Posted by Jonathan Leithold-Patt on July 14, 2014 at 5:45 PM


Terence Davies




IDEA:  Bud, a lonely young boy growing up in Liverpool, seeks solace in family, daydreams, and, most importantly, the movies.

BLURB:  The Long Day Closes is a movie of memories, which is also to say it is a memory of movies, of life and time wedded inextricably to the hypnotic movement of film. Forgoing narrative for a mélange of exquisite, almost unspeakably beatific impressions, Davies crafts a vision of his childhood in mid-1950s Liverpool that breathes with the cinema’s uniquely oneiric language. Images billow and float and seep into one another; mellifluous tracking shots and painterly tableaux are synced in rhapsody with music and dialogue; everything appears to be recounted as much by a human mind as by the ethereal flickering of a movie projector. Most filmmakers might have mounted this film-drunk picture as pastiche, but Davies has something infinitely more profound in mind: less a quoting of classic cinema and song than a full-bodied absorption of them, an integration so seamless their entire histories seem to have been ingrained in the film’s fiber.
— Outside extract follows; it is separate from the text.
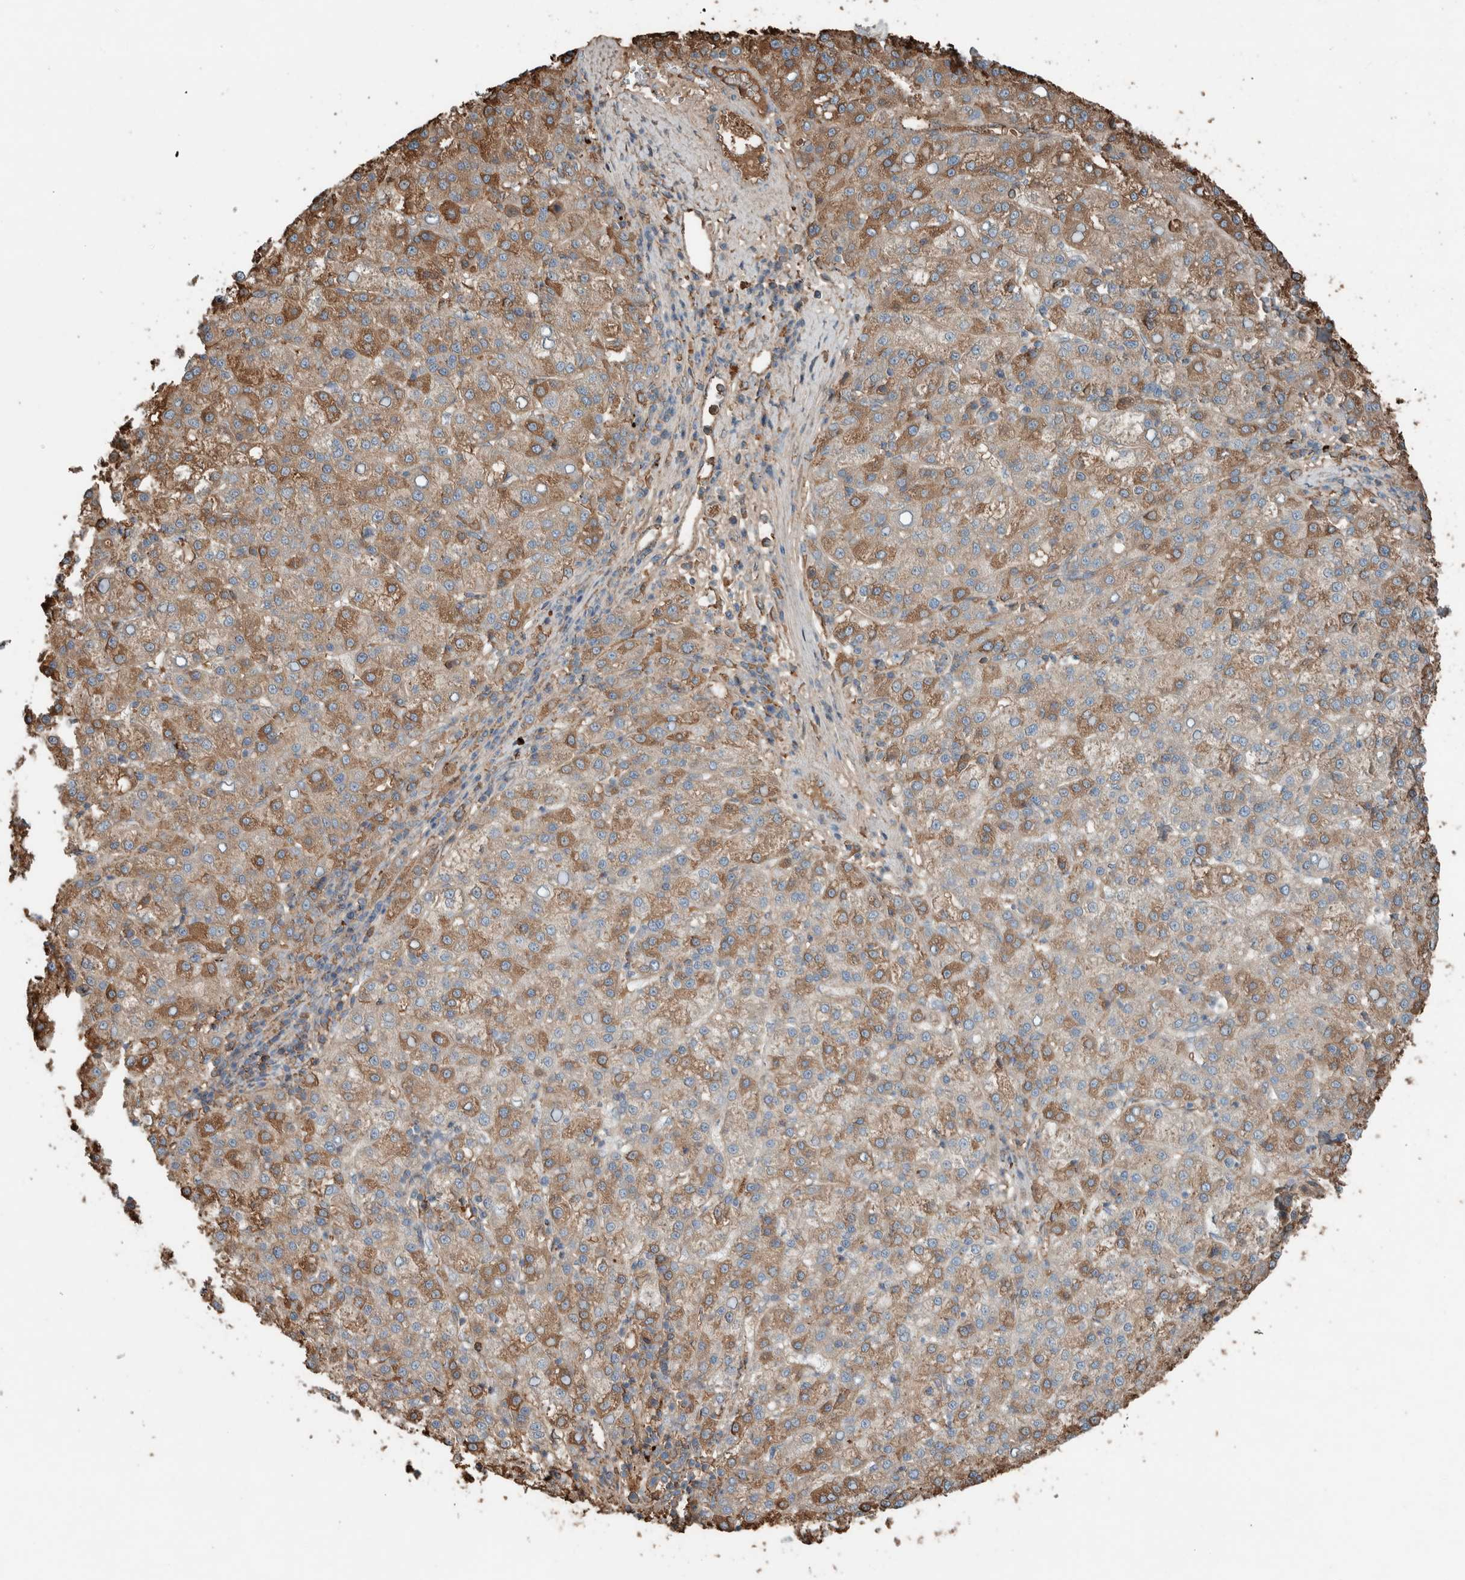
{"staining": {"intensity": "moderate", "quantity": "25%-75%", "location": "cytoplasmic/membranous"}, "tissue": "liver cancer", "cell_type": "Tumor cells", "image_type": "cancer", "snomed": [{"axis": "morphology", "description": "Carcinoma, Hepatocellular, NOS"}, {"axis": "topography", "description": "Liver"}], "caption": "IHC histopathology image of neoplastic tissue: liver cancer (hepatocellular carcinoma) stained using immunohistochemistry exhibits medium levels of moderate protein expression localized specifically in the cytoplasmic/membranous of tumor cells, appearing as a cytoplasmic/membranous brown color.", "gene": "USP34", "patient": {"sex": "female", "age": 58}}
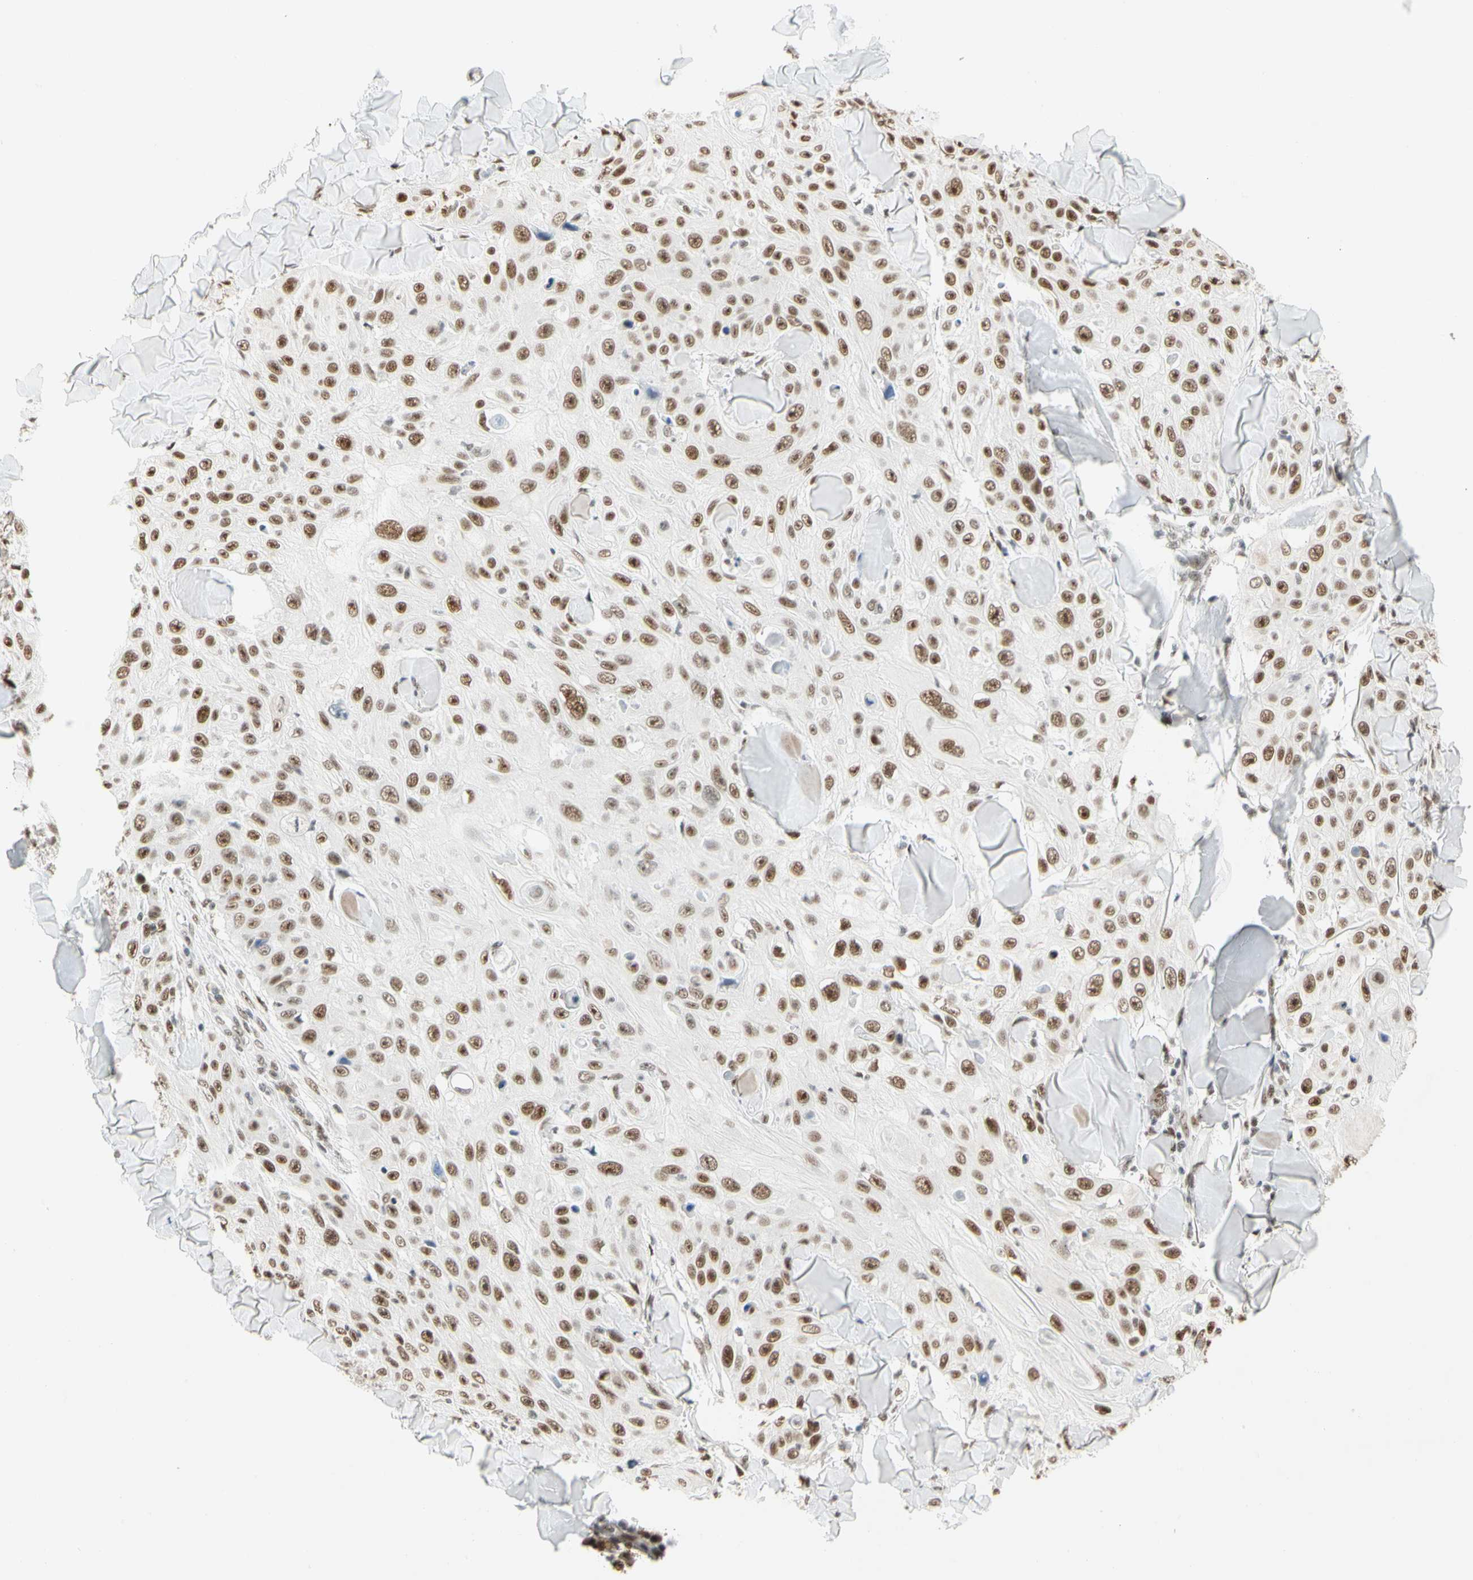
{"staining": {"intensity": "strong", "quantity": ">75%", "location": "nuclear"}, "tissue": "skin cancer", "cell_type": "Tumor cells", "image_type": "cancer", "snomed": [{"axis": "morphology", "description": "Squamous cell carcinoma, NOS"}, {"axis": "topography", "description": "Skin"}], "caption": "This image demonstrates immunohistochemistry (IHC) staining of human skin cancer, with high strong nuclear staining in about >75% of tumor cells.", "gene": "ZSCAN16", "patient": {"sex": "male", "age": 86}}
The result is a movie of near celestial stature, one that manages to align and conflate the processes of cinema, memory, and dream to such a degree they feel divinely enmeshed. But Davies never lets us forget the transience of those processes, and by the time the last frames fade away from the screen, it feels as if a sacred experience has been inevitably curtailed. Somehow, that’s what makes it all the more miraculous.